▶ **Exercise instructions**
Pick up the behind-the-scenes article on the making of "Gray Lady Down" (1978) after its final sentence and keep writing it.

▶ **Reading text**
---+---

Behind the Scenes: “Gray Lady Down” (1978)

Producer Walter Mirisch could have afforded to rest on his laurels – he’d won the Oscar for In the Heat of the Night and been responsible for classics like The Magnificent Seven (1960) – and three sequels – and The Great Escape (1963). The 1970s had proved tougher, resulting initially in a string of pot boilers before hitting a home run with Mr Majestyk (1974) with Charles Bronson and knocking the ball out of the box office park with war picture Battle of Midway (1976), the former pulling in $20 million in rentals on a $2 million budget, the latter $50 million in rentals on a $7 million budget.

He had parted company with United Artists after nearly two decades in partnership and tied up a five-year deal with Universal. With Midway under his belt, he was the go-to producer for pictures on a naval theme. He had been sent a screenplay by James Whittaker about a submarine stranded at the bottom of the ocean. However, it turned out there was already a novel on the same subject, Event 1000 by David Lavallee, which result in various negotiations to determine the screenwriter credit, especially after playwright Howard Sackler (The Great White Hope, 1970) had completed a rewrite.

---+---

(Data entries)
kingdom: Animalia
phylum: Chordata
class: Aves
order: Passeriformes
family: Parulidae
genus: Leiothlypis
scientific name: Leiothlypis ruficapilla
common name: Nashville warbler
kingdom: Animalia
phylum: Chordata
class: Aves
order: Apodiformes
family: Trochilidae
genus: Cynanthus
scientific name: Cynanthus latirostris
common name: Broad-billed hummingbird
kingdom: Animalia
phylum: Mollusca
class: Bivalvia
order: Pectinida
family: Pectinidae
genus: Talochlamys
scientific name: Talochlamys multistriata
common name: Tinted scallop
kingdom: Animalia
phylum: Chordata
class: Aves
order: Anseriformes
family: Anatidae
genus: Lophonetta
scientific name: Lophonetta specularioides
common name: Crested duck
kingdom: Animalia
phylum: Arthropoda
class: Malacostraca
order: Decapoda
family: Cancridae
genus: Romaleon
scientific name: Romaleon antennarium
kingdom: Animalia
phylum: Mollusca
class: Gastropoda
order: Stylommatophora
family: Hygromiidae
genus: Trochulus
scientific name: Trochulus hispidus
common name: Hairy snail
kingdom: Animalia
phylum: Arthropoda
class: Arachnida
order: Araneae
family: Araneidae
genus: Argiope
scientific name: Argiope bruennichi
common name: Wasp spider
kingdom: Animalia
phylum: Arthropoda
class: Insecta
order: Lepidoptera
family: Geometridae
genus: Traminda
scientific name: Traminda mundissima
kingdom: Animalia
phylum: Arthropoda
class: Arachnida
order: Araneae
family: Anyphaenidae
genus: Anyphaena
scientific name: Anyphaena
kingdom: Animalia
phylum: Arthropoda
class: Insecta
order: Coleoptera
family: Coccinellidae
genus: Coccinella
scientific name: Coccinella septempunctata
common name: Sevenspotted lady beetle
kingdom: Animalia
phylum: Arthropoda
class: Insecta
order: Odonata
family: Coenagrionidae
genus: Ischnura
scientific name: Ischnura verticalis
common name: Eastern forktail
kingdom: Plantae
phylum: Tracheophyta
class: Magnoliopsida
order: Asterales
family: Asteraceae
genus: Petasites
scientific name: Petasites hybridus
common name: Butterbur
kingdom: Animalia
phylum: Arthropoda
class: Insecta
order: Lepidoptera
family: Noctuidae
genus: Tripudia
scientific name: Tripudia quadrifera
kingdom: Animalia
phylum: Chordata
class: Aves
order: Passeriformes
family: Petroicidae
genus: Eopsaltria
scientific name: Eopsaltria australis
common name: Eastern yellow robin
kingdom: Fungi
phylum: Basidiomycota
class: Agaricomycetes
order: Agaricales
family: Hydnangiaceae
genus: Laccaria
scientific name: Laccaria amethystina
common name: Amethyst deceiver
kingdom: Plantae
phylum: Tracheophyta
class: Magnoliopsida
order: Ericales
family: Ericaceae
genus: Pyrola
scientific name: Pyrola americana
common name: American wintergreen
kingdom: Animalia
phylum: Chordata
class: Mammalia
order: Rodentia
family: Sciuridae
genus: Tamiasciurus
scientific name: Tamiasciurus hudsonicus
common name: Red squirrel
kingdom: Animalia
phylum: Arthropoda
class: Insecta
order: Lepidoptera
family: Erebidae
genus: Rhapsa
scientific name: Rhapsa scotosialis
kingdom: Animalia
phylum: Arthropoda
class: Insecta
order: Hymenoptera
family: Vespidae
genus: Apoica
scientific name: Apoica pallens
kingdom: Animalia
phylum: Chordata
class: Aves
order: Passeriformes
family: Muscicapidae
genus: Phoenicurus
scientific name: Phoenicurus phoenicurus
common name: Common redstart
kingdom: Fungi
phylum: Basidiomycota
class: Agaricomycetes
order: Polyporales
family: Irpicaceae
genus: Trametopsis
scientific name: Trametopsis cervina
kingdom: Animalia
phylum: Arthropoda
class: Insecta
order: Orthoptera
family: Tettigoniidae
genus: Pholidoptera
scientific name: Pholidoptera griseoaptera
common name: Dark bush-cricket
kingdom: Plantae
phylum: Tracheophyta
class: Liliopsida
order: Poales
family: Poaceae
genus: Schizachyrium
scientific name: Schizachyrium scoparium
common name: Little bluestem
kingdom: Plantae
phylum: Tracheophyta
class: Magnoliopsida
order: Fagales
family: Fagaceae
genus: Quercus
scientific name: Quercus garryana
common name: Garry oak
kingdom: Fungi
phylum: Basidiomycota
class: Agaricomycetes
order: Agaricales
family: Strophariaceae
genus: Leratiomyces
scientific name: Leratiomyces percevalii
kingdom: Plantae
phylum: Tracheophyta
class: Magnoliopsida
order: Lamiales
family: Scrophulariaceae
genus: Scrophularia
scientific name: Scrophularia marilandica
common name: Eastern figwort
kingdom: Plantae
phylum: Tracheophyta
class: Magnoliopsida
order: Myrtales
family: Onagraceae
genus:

---+---

▶ **Answer for the task**
Charlton Heston, on a box office roll after Airport 1975 (1974), Earthquake (1974), Battle of Midway and Two Minute Warning (1976), was the obvious choice for the lead. But Mirisch had originally contemplated teaming Heston with Sidney Poitier (In the Heat of the Night). “He’s now backing away” from the idea, noted Heston in his diary in February 1976, “though I’m not sure why, save the cost of having us both in the film.” Heston was in strong demand, and turned down The Omen (1976) and The Pack (1977).

The film was slow coming together, “not much progress on the script…casting still slow” and there was the possibility of further delay to “mull” over the project. No director had been assigned by the end of February 1976. Following the Battle of Midway, the U.S. Navy was only too delighted to be involved. As well as following a disaster picture template, the movie was also tech heavy, featuring up-to-date ideas on rescue at sea.

The interior of the submarine, the main set, was constructed on a gimbal so that it could be tilted to achieve the effect of the sailors being thrown about as the sub sunk to the bottom and rolled over on a deep sea trench. Howard Anderson oversaw special effects work with models in a 44ft deep water tank which was filmed at CBS. Exteriors were shot at Universal with some work aboard a Navy escort vessel. Some material was also repurposed from Ice Station Zebra (1978).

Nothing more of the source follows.